A1394
Title: Heuristic algorithms for subset regression model selection
Authors: Cristian Gatu - Alexandru Ioan Cuza University of Iasi (Romania) [presenting]
Georgiana-Elena Pascaru - Alexandru Ioan Cuza University of Iasi (Romania)
Petru Sebastian Drumia - Alexandru Ioan Cuza University of Iasi (Romania)
Erricos Kontoghiorghes - Cyprus University of Technology and Birkbeck University of London (Cyprus)

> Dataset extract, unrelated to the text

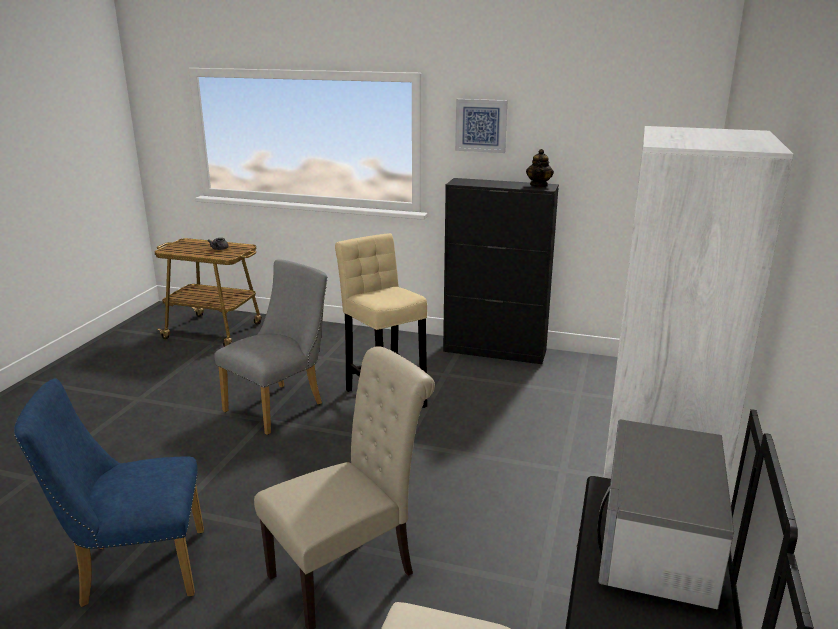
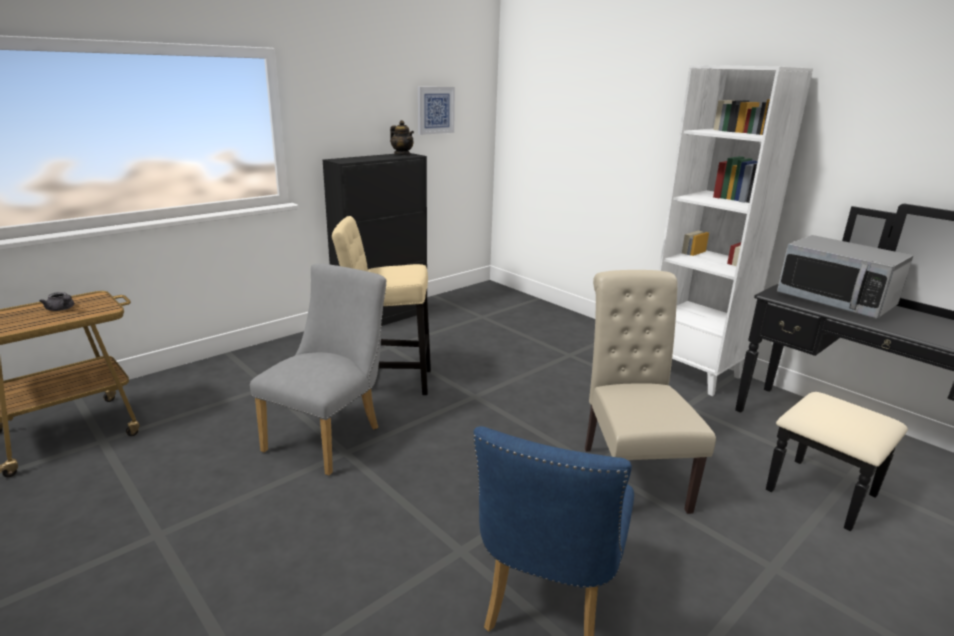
camera: 60 degrees left, 0 degrees up
grey chair [214,260,328,435] -> grey chair turned 45 degrees clockwise [250,264,387,476]
picture [455,99,508,153] -> picture moved to [418,87,455,135]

Abstract: Heuristics step-wise algorithms are an established approach to the regression model selection problem. A main drawback of these methods is the reduced number of submodels that are evaluated in order to select a solution, thus, in general, failing to find the optimum. Three strategies that aim to overcome this issue are investigated: This first one (SEL-k) builds on standard forward selection, but selects at each step the best $k$ variables, instead of the only best one. The second method (TREE-k) explores a combinatorial search space, thus increasing the number of submodels that are investigated. Specifically, at each step of the algorithm a new search branch is considered for each of the best $k$ most significant variables. A branch will terminate either when there are no more significant variables to choose from, or when all variables have been considered. The third one (SHUTTLE-k) aims to obtain good solutions but avoiding a prohibitive computational cost. A list of $k$ submodels is stored. During one iteration, for each of the $k$ submodels, the best $k$ variables are chosen yielding $k^2$ submodels (augmentation step). From the resulting $k^2$ list the best $k$ submodels are kept for the subsequent iteration (reduction step). Various experiments are conducted on both real and artificially generated datasets in order to assess the three proposed algorithms. The results are presented and discussed.